Послышались тихие шаги. Навстречу ему вышел тот самый раззолоченный лакей, что в первый визит сюда д’Артаньяна отнесся к нему с откровенным пренебрежением, на которое слуги царедворцев такие мастера. Однако на сей раз ничего подобного не было и в помине: слуга проворно согнулся в почтительном поклоне и, не дожидаясь вопросов, поторопился сообщить:
– Вашу милость ожидает господин граф, он велел немедленно провести вас к нему…
«Прах меня побери! – подумал д’Артаньян. – Перемены налицо, и какие разительные! Я уже не „сударь“, а „ваша милость“, и со мной не сквозь зубы разговаривают, а со всем возможным почтением…»
– По-моему, мы с вами уже встречались, любезный? – не удержался он. – В этой самой приемной?
– Извините великодушно, ваша милость, не припоминаю…
– Ну как же, – сказал д’Артаньян, пряча ухмылку. – Я-то вас хорошо помню, милейший. Правда, тогда я выглядел несколько иначе…
– Простите, ваша милость, но…
– Ладно, ладно, – сказал д’Артаньян, непринужденно похлопав его по плечу. – Нас тут столько бывает, что не мудрено и запамятовать… Вы мне кажетесь дельным слугой, старина, вот вам за труды…
И он двумя пальцами опустил в ладонь раззолоченного лакея медный каролюс[14], заранее припасенный для этой именно цели и для этого именно лакея, – почти стершийся, почти никчемный…

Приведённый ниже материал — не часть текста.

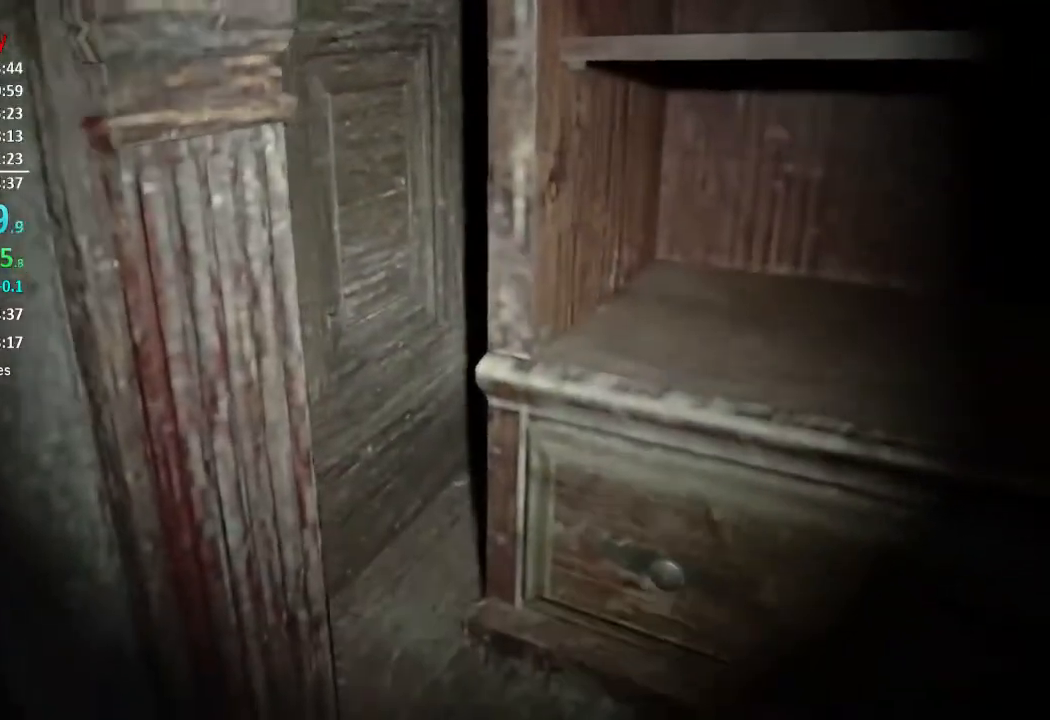
{"buttons": [], "left_stick": "up", "right_stick": "right", "events": [[50, "L3", "down"], [167, "L3", "up"], [217, "L3", "down"], [317, "L3", "up"], [401, "L3", "down"], [467, "L3", "up"]]}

Лакей определенно был обижен не на шутку столь жалкой «благодарностью» – и, вполне возможно, понял издевку, но с принужденной улыбкой поспешил поблагодарить по всем правилам, и д’Артаньян окончательно уверился, что де Тревиль весьма даже тщательно готовил их сегодняшнюю встречу…
Он поднялся из-за стола навстречу д’Артаньяну и вежливо пригласил:
– Садитесь, дорогой друг. Я рад вас видеть…
– Я тоже, – сухо сказал д’Артаньян, усаживаясь и старательно расправляя складки плаща.
Де Тревиль показался ему угнетенным тяжелыми раздумьями, что в свете недавних событий было неудивительно…
– Как ваши дела?
– Благодарю вас, – сказал д’Артаньян. – Не будь я суеверным и осторожным, как любой гасконец, я употребил бы, пожалуй, слово «блестяще» – но все же поостерегусь… Дела неплохи, – и он вновь демонстративно разгладил плащ – другой, новенький, полученный от капитана де Кавуа.
– Да, я слышал, вы были приняты королем, и его величество высоко оценил ваши заслуги…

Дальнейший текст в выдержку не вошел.